Mum takes my hand and pins it to the table under hers. “Do you know how I said when I was ready I’d explain things?”
I nod.
“Seeing you happy with Nate makes me happy after all these years. I’ve stuffed up massively, but one of the biggest was the way I handled looking after you. Part of it just got too much for me.
“I met your biological father one night at a party, and we went too far. I realised I was drunk and didn’t want to do anything more so I tried to stop, but he was so drunk he didn’t realise I was pushing away. My words were slurred, unrecognisable, my limbs like jelly. I probably looked like I was play-fighting him.
“So, being the coward I was, I just lay there and cried silently and hoped it would be over. I was so young and not ready to be a parent. That’s why I taught you to call me Mary. I love you so much; always have. That mistake turned out to be one of the three joys in my life.
“But it doesn’t matter what you call me. I am starting to show how I appreciate the people who love me, and I’ll always love you, Kalli. Always.”
She leans over the table and kisses my forehead. “Don’t waste Nate. I wish I had someone like him when I was a teenager, to help me love you the way I should have.”
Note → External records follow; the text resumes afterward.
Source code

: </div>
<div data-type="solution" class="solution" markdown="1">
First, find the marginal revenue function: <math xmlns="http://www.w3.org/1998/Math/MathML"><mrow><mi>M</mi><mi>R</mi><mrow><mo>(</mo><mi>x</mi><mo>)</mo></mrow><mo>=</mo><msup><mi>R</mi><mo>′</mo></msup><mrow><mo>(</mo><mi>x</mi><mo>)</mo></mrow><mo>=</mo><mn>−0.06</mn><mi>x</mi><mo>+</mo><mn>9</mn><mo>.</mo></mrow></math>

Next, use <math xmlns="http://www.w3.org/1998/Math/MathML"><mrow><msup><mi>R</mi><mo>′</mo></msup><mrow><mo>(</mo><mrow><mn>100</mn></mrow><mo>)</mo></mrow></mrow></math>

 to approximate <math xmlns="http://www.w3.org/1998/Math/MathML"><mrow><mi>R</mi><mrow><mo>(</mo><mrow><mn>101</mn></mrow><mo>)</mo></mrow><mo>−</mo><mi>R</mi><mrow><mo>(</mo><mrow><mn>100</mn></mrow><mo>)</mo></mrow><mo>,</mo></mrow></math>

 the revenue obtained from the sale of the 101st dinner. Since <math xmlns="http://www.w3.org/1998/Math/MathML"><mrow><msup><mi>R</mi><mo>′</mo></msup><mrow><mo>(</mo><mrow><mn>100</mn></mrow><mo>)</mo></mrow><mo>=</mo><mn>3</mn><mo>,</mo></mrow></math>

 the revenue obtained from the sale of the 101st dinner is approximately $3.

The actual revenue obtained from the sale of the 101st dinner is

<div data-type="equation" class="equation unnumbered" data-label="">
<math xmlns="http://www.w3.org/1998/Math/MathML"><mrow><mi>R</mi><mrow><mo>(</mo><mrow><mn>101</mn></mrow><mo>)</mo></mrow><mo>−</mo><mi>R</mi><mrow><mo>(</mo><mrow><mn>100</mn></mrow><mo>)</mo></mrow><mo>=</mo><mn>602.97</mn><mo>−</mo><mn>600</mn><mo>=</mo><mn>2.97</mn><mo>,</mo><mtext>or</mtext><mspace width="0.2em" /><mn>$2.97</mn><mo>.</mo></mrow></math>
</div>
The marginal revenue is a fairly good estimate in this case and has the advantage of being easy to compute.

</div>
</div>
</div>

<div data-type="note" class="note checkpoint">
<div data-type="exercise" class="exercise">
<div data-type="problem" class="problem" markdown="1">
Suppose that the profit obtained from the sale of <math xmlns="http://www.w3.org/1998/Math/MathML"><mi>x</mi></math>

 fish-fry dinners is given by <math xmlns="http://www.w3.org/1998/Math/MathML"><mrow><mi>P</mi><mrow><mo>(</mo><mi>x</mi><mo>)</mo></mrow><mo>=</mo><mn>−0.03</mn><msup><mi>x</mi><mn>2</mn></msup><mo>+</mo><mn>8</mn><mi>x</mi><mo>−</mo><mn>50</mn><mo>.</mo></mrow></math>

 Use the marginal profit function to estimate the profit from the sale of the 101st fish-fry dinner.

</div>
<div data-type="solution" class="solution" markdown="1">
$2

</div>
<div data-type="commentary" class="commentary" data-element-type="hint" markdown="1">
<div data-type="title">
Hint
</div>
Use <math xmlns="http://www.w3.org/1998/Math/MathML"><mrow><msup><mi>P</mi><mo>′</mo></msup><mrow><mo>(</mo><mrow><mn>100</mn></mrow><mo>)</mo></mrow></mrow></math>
And with that bombshell, she takes her remaining coffee and leaves.
27
Scout and I layer up our coats and head outside. It’s cold but not freezing, so it’s okay for a little walk since I haven’t been able to keep still all day long. All day long with Nate away and my unsaid words driving me insane, and a jealous monster in me wondering how many semi-naked or fully naked women he could see today. I’m sure he’s taking pleasure in his job. Old Kalli would have teased him and loved seeing his reaction, but this Kalli wants to draw a sheet between his eyes and the set and tell him to blindly hold up the camera, snap and hope for the best.
My other distraction is no better. I’ve found out who my father really was. He’s still a random, like I’ve always known, but that extra information makes me hurt for my mum.
Needing the distraction, Scout and I head to a local park. There’s a wide gravel path that cuts through the middle and disappears at the end. Trees overhang from both sides, almost meeting above, and there are wide spaces between the trunks for the crazy children to run through.
Being a Saturday it’s littered with kids and families, couples splayed over a blanket and rolled on top of each other, feathering kisses to one another.
Stuff like that.
I notice all that romancey stuff now, and instead of rolling my eyes, a feeling pinches in my gut, reminding me of my relationship status with Nate.
“So tell me,” Scout says.
We start talking about last night’s happenings for both of us and swear not to say anything to Steph or Nate about the other, although that’s a given facet of bestie trust.
“It went from that good to fucked. Clearly, I’m not into Donovan. Nate should have given me the chance to explain.” I have to shake my head to bring my mind back to here, to us walking down the long path. “He should trust me!”
“Naturally being in the position I am I don’t want to pick sides, but you both have points here.”
“He does? Have a real case to be mad?”
“I don’t think he’s mad, Kalli. You told me you’ve said you’re sorry, but I bet Donovan doesn’t directly come up in conversation between you much otherwise.”
I shake my head, no.
“What happened was a mistake, but it’s still a big kick to his confidence with you, in himself as a guy. It’s blatantly obvious Nate’s been pining over you for ages. I just think that shit at the party with you and Donovan cut him so deep he worries over nothing these days still. And—Kalli, I say this as your loving best friend—I can see his point. We know you’ve changed, but ways-of-life are hard to break, and he’s probably so used to you being impulsive and confident. In the shock he just froze up and instead worried about your motives for hiding your relationship.”
“You know,” I start, pausing to watch the path pass under our feet as we stroll through the park, oblivious to other people, “I think we’re a dream sometimes. I have this nagging sense this is too good, and it has to be a dream.”
“The only thing dreamy about this is the way you two look at each other.”
“I could say the same for you, Scouty,” I say, teasing.